FAQs (Frequently Asked Questions)
Q1: What is the recommended dosage for Tenofovir disoproxil fumarate?
A: For adults and children weighing ≥35 kg, the recommended dose is 300 mg once daily with food. For children 2-12 years weighing less than 35 kg, the dose is 8mg/kg (up to a maximum of 300 mg) daily. Dosage adjustments are needed for patients with renal impairment.
Q2: What are the most serious side effects of Tenofovir disoproxil fumarate?
A: The most serious side effects are lactic acidosis, severe hepatomegaly with steatosis, renal impairment (including Fanconi syndrome), and decreased bone mineral density.
Q3: Can Tenofovir disoproxil fumarate be used during pregnancy?
A: It can be used during pregnancy if clearly needed, but there are potential risks such as fetal growth restriction and preterm birth. Close monitoring is required.

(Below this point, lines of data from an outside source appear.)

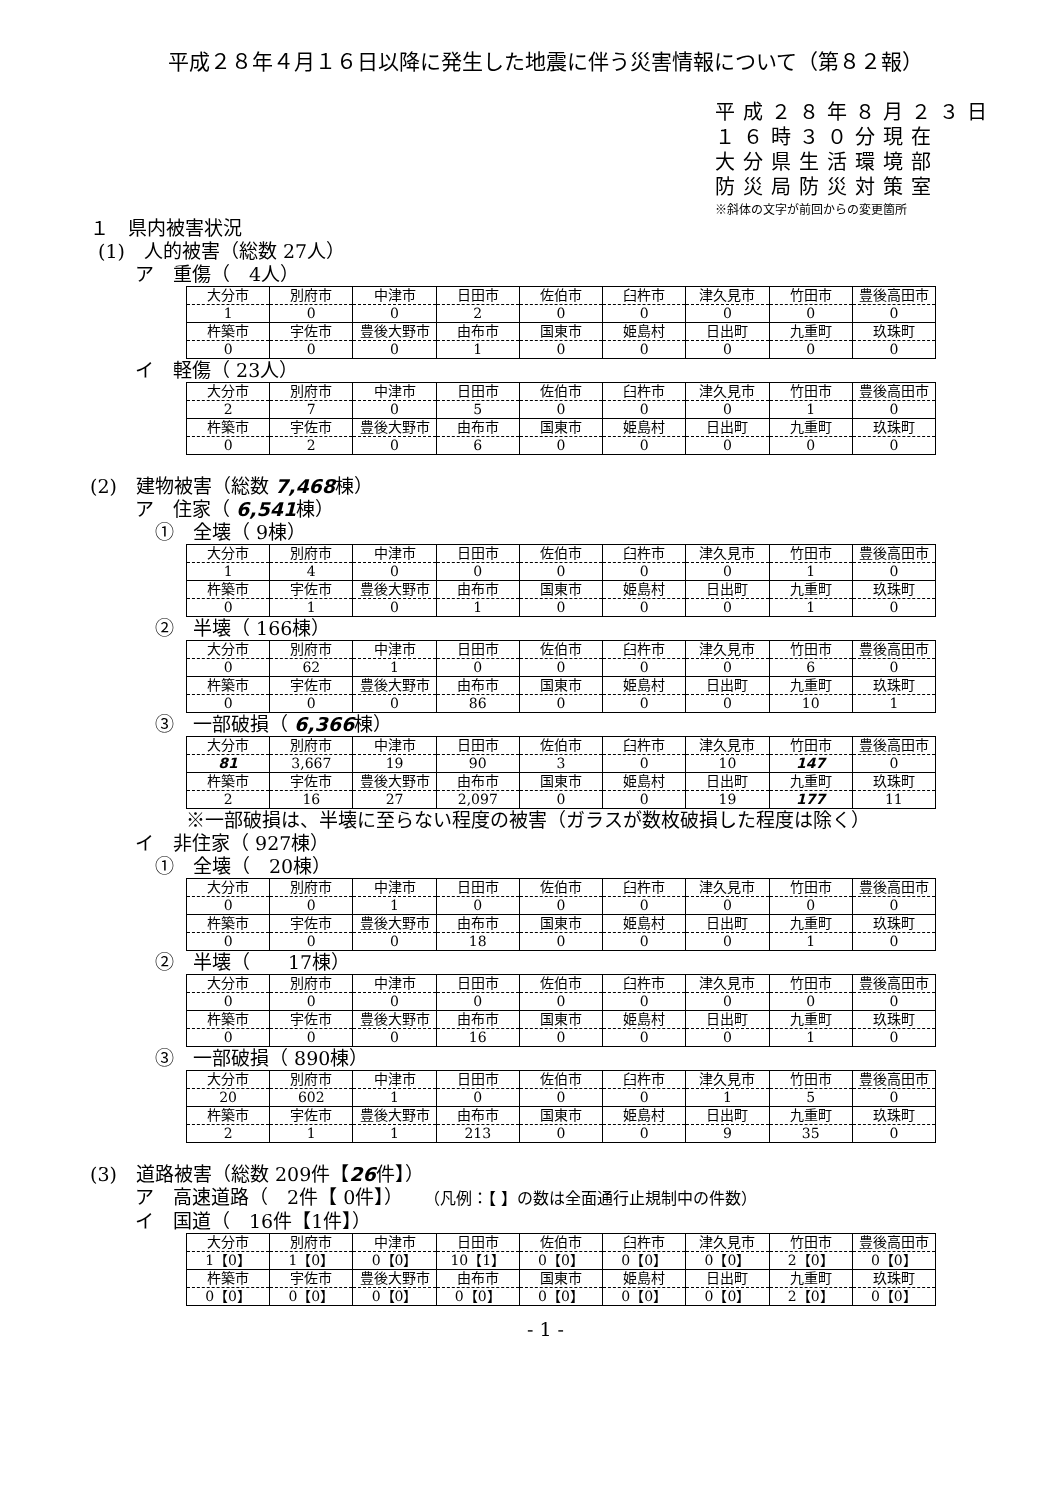平成２８年４月１６日以降に発生した地震に伴う災害情報について（第８２報）
平成２８年８月２３日
１６時３０分現在
大分県生活環境部
防災局防災対策室
※斜体の文字が前回からの変更箇所
１　県内被害状況
(1)　人的被害（総数 27人）
ア　重傷（　4人）
| 大分市 | 別府市 | 中津市 | 日田市 | 佐伯市 | 臼杵市 | 津久見市 | 竹田市 | 豊後高田市 |
| 1 | 0 | 0 | 2 | 0 | 0 | 0 | 0 | 0 |
| 杵築市 | 宇佐市 | 豊後大野市 | 由布市 | 国東市 | 姫島村 | 日出町 | 九重町 | 玖珠町 |
| 0 | 0 | 0 | 1 | 0 | 0 | 0 | 0 | 0 |
イ　軽傷（ 23人）
| 大分市 | 別府市 | 中津市 | 日田市 | 佐伯市 | 臼杵市 | 津久見市 | 竹田市 | 豊後高田市 |
| 2 | 7 | 0 | 5 | 0 | 0 | 0 | 1 | 0 |
| 杵築市 | 宇佐市 | 豊後大野市 | 由布市 | 国東市 | 姫島村 | 日出町 | 九重町 | 玖珠町 |
| 0 | 2 | 0 | 6 | 0 | 0 | 0 | 0 | 0 |
(2)　建物被害（総数 7,468棟）
ア　住家（ 6,541棟）
①　全壊（ 9棟）
| 大分市 | 別府市 | 中津市 | 日田市 | 佐伯市 | 臼杵市 | 津久見市 | 竹田市 | 豊後高田市 |
| 1 | 4 | 0 | 0 | 0 | 0 | 0 | 1 | 0 |
| 杵築市 | 宇佐市 | 豊後大野市 | 由布市 | 国東市 | 姫島村 | 日出町 | 九重町 | 玖珠町 |
| 0 | 1 | 0 | 1 | 0 | 0 | 0 | 1 | 0 |
②　半壊（ 166棟）
| 大分市 | 別府市 | 中津市 | 日田市 | 佐伯市 | 臼杵市 | 津久見市 | 竹田市 | 豊後高田市 |
| 0 | 62 | 1 | 0 | 0 | 0 | 0 | 6 | 0 |
| 杵築市 | 宇佐市 | 豊後大野市 | 由布市 | 国東市 | 姫島村 | 日出町 | 九重町 | 玖珠町 |
| 0 | 0 | 0 | 86 | 0 | 0 | 0 | 10 | 1 |
③　一部破損（ 6,366棟）
| 大分市 | 別府市 | 中津市 | 日田市 | 佐伯市 | 臼杵市 | 津久見市 | 竹田市 | 豊後高田市 |
| 81 | 3,667 | 19 | 90 | 3 | 0 | 10 | 147 | 0 |
| 杵築市 | 宇佐市 | 豊後大野市 | 由布市 | 国東市 | 姫島村 | 日出町 | 九重町 | 玖珠町 |
| 2 | 16 | 27 | 2,097 | 0 | 0 | 19 | 177 | 11 |
※一部破損は、半壊に至らない程度の被害（ガラスが数枚破損した程度は除く）
イ　非住家（ 927棟）
①　全壊（　20棟）
| 大分市 | 別府市 | 中津市 | 日田市 | 佐伯市 | 臼杵市 | 津久見市 | 竹田市 | 豊後高田市 |
| 0 | 0 | 1 | 0 | 0 | 0 | 0 | 0 | 0 |
| 杵築市 | 宇佐市 | 豊後大野市 | 由布市 | 国東市 | 姫島村 | 日出町 | 九重町 | 玖珠町 |
| 0 | 0 | 0 | 18 | 0 | 0 | 0 | 1 | 0 |
②　半壊（　　17棟）
| 大分市 | 別府市 | 中津市 | 日田市 | 佐伯市 | 臼杵市 | 津久見市 | 竹田市 | 豊後高田市 |
| 0 | 0 | 0 | 0 | 0 | 0 | 0 | 0 | 0 |
| 杵築市 | 宇佐市 | 豊後大野市 | 由布市 | 国東市 | 姫島村 | 日出町 | 九重町 | 玖珠町 |
| 0 | 0 | 0 | 16 | 0 | 0 | 0 | 1 | 0 |
③　一部破損（ 890棟）
| 大分市 | 別府市 | 中津市 | 日田市 | 佐伯市 | 臼杵市 | 津久見市 | 竹田市 | 豊後高田市 |
| 20 | 602 | 1 | 0 | 0 | 0 | 1 | 5 | 0 |
| 杵築市 | 宇佐市 | 豊後大野市 | 由布市 | 国東市 | 姫島村 | 日出町 | 九重町 | 玖珠町 |
| 2 | 1 | 1 | 213 | 0 | 0 | 9 | 35 | 0 |
(3)　道路被害（総数 209件【26件】）
ア　高速道路（　2件【 0件】）　　（凡例：【 】の数は全面通行止規制中の件数）
イ　国道（　16件【1件】）
| 大分市 | 別府市 | 中津市 | 日田市 | 佐伯市 | 臼杵市 | 津久見市 | 竹田市 | 豊後高田市 |
| 1【0】 | 1【0】 | 0【0】 | 10【1】 | 0【0】 | 0【0】 | 0【0】 | 2【0】 | 0【0】 |
| 杵築市 | 宇佐市 | 豊後大野市 | 由布市 | 国東市 | 姫島村 | 日出町 | 九重町 | 玖珠町 |
| 0【0】 | 0【0】 | 0【0】 | 0【0】 | 0【0】 | 0【0】 | 0【0】 | 2【0】 | 0【0】 |
- 1 -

Q4: Is it safe to breastfeed while taking Tenofovir disoproxil fumarate?
A: Breastfeeding is not generally recommended due to potential for HIV transmission.
Q5: How does renal impairment affect Tenofovir disoproxil fumarate dosage?
A: Dosage adjustments are necessary for patients with renal impairment based on their creatinine clearance. Refer to the dosage section for specifics.
Q6: What are the common drug interactions with Tenofovir disoproxil fumarate?
A: Important drug interactions include nephrotoxic agents (e.g., cidofovir, aminoglycosides), drugs affecting renal function, and didanosine.
Q7: Does Tenofovir disoproxil fumarate cure HIV or HBV?
A: No, it does not cure HIV or HBV. It helps control the virus but does not eliminate it from the body.
Q8: What should patients be monitored for while taking Tenofovir disoproxil fumarate?
A: Patients should be monitored for renal function, liver function, signs of lactic acidosis, bone mineral density changes, and HBV/HIV viral load.
Q9: Can Tenofovir disoproxil fumarate be taken with food?
A: Yes, it should be taken with food to enhance absorption.
Q10: What should a patient do if they miss a dose of Tenofovir disoproxil fumarate?
A: They should take the missed dose as soon as they remember. However, if it is close to the time for their next dose, they should skip the missed dose and take the next dose as scheduled. They should not take a double dose.